**Extracted information**.
--------------------
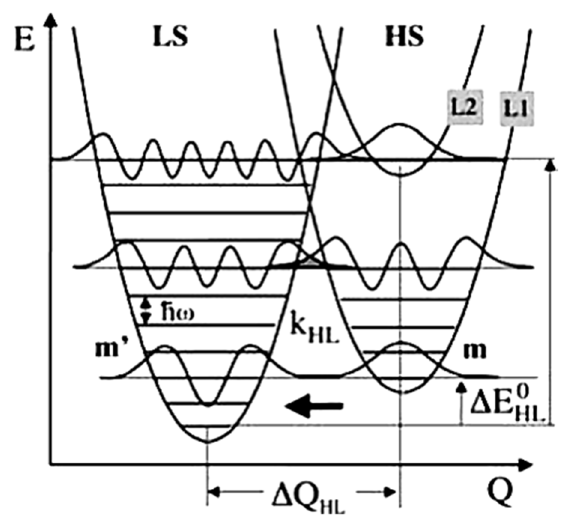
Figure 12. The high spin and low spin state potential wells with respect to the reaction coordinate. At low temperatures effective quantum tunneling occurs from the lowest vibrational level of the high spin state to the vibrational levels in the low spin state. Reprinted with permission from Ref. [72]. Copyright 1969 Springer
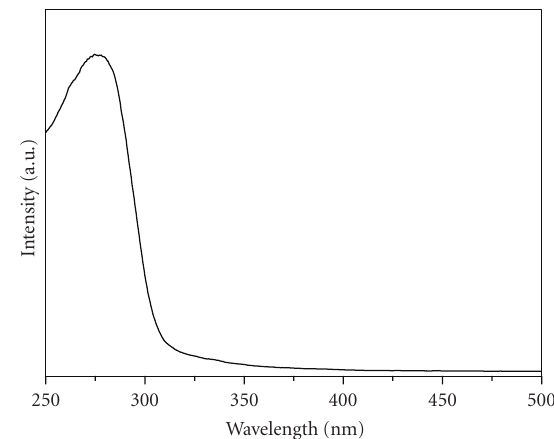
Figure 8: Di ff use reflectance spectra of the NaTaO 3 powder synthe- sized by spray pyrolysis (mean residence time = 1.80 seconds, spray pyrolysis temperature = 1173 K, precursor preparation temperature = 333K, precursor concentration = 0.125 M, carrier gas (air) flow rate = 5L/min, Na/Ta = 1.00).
--------------------
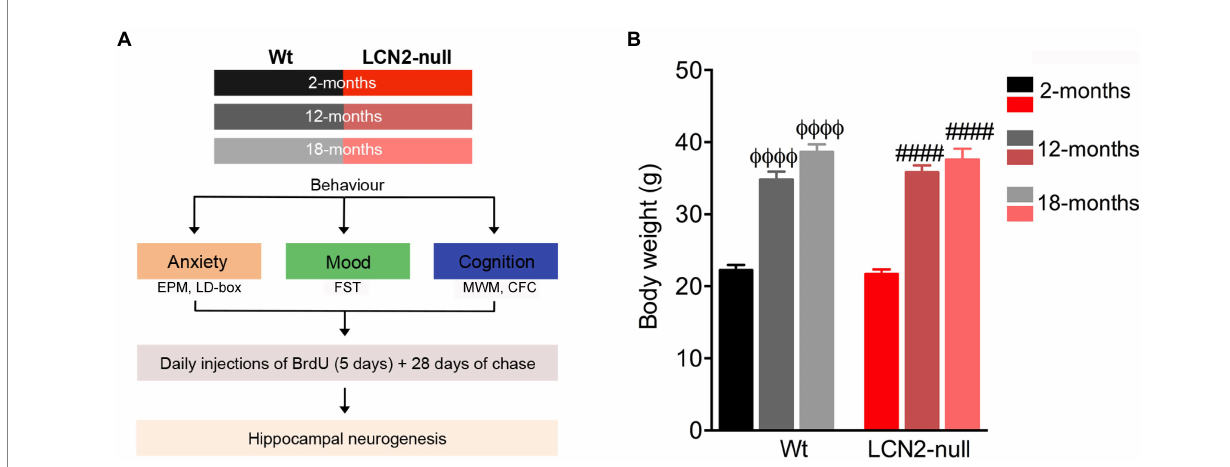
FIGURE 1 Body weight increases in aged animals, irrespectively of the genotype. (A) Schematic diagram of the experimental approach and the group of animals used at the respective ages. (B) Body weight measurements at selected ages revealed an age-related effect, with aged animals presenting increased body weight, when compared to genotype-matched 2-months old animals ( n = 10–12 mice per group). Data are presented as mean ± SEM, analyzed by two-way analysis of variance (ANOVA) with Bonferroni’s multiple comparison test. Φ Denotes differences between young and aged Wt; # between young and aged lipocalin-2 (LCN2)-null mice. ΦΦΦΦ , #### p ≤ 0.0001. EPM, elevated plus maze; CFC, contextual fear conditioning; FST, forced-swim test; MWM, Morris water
--------------------
**What to do**.
Your answer must be everything above from the line with "Figure 12. The" down to the line with "Figure 8: Di", word for word, and no pictures.

**Solution to the exercise**.
Figure 12. The high spin and low spin state potential wells with respect to the reaction coordinate. At low temperatures effective quantum tunneling occurs from the lowest vibrational level of the high spin state to the vibrational levels in the low spin state. Reprinted with permission from Ref. [72]. Copyright 1969 Springer
Figure 8: Di ff use reflectance spectra of the NaTaO 3 powder synthe- sized by spray pyrolysis (mean residence time = 1.80 seconds, spray pyrolysis temperature = 1173 K, precursor preparation temperature = 333K, precursor concentration = 0.125 M, carrier gas (air) flow rate = 5L/min, Na/Ta = 1.00).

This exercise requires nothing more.